**Source extract:**
Vaud - A Family of typefaces by Ian Lynam

Vaud appears neutral in tone, has an enlarged x-height, works great on-screen and in print.

Vaud - A Family of typefaces by Ian Lynam

The lighter weights are slightly slimmer than the regular and bold weights to give the typeface more of a vertical feel, inviting readers’ to rapidly read typeset text with a maximum of contrast and a minimum of optical dazzle.

The entire family was given rigorous testing using Craig Mod’s Bibliotype html-based book layout system for on-screen rendering checks and innumerable print proofs using actual text (not Greek) in InDesign.

The Vaud family is hugely diverse and will work well in a variety of contexts and media.

The complete family is on sale now at YouWorkForThem.

03.18.2013

There’s been a date, time and location change:
Idea Magazine’s Editor-in-Chief Kiyonori Muroga and I will be giving a lecture and week-long workshop at CalArts. The lecture will be on Thursday April 11th at 7pm in the C-Art classroom.

**What is being asked:**
Please carry on the text about the Vaud typeface and the CalArts lecture, picking up after its final sentence.

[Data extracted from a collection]
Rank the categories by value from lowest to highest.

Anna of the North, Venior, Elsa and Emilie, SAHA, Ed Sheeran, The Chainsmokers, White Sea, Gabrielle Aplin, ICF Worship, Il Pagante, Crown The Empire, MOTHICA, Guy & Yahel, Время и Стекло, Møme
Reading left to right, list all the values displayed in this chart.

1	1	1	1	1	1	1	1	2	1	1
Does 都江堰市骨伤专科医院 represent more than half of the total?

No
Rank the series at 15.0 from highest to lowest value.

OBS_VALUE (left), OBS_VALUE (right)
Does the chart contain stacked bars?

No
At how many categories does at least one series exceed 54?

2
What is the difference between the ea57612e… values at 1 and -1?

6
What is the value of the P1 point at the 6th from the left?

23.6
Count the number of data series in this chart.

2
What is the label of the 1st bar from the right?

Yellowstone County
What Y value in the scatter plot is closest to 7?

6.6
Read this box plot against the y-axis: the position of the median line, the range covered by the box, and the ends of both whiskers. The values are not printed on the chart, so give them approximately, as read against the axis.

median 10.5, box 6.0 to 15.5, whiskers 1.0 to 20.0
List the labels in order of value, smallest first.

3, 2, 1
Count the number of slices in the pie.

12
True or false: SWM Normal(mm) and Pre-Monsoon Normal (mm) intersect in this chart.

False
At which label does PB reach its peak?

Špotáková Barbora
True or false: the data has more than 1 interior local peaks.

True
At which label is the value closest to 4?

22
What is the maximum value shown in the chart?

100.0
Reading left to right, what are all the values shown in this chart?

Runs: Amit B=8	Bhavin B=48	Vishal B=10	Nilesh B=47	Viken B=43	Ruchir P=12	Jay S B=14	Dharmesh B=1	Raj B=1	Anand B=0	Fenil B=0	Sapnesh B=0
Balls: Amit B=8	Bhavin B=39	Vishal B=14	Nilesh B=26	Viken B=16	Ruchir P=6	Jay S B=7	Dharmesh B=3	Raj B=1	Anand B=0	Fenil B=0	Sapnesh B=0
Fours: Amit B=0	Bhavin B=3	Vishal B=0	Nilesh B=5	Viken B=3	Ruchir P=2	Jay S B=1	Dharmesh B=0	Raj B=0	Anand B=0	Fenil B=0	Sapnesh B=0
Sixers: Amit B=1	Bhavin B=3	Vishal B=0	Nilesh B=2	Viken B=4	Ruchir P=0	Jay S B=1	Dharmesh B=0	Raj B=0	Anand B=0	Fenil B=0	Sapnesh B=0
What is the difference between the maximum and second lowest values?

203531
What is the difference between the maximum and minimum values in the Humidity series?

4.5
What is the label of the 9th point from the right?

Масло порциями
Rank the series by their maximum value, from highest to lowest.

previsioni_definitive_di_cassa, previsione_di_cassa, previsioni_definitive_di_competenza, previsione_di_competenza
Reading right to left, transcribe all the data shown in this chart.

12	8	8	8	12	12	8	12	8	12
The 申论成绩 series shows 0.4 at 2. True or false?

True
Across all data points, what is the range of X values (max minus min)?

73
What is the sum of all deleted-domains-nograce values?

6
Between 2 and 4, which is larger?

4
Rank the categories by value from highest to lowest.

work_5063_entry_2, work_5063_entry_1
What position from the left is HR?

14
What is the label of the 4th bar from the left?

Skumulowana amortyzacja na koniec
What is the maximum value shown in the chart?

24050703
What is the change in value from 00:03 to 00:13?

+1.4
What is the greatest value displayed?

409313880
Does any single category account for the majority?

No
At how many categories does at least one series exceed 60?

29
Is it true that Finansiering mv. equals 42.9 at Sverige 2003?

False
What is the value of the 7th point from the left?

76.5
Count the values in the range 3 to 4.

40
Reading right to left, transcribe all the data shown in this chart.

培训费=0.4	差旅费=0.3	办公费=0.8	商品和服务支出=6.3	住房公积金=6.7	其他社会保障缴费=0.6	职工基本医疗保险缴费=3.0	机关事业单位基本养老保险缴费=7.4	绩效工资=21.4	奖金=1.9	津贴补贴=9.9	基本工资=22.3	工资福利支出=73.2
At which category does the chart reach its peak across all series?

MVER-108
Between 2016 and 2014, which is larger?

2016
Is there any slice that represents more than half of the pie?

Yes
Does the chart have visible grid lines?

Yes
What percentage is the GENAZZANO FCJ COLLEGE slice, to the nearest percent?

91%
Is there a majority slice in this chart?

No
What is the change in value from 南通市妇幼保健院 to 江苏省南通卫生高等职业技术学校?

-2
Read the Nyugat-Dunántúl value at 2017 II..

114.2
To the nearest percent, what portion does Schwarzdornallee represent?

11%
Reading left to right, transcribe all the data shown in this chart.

**Answer section:**
03.10.2013

Be Bespoke Tokyo

We recently finished up a redesign of BeBespoke’s website – webfonts, some snazzy javascript and a bunch of wonderful imagery.

03.04.2013

Idea Magazine’s Editor-in-Chief Kiyonori Muroga and I will be giving a lecture and week-long workshop at CalArts. The lecture will be on Thursday April 11th at 7pm in the C-Art classroom.

02.23.2013

Lynam Lost Words

I contributed to Karen To’s Dead Words project recently. I was asked to typographically illustrate the  term “ebaptization” – a retired word declaring that someone has not been properly baptized from 1659.

Within, I used Queen Mary’s secret cipher to spell out the word - the language of a woman who changed a church, and in a sense, both de- and un-baptize it.

A dead word rendered in a dead language.

SketchCaslon Italic

We released a new typeface this week – SketchCaslon Italic - a hand-rendered display typeface with its formal base in the structure of the types of William Caslon.

One can obtain SketchCaslon Italic from MyFonts and YouWorkForThem.

02.16.2013

Plural typeface family

We just released Plural, a new family of 20 typefaces.

Plural by Ian Lynam

Plural is a contemporary, futuristic sans serif that is eminently readable on-screen and in print. It appears to be monolinear due to its hybrid geometric and humanist construction, but actually swells slightly at the curves and tapers slightly at the terminals for pronounced readability.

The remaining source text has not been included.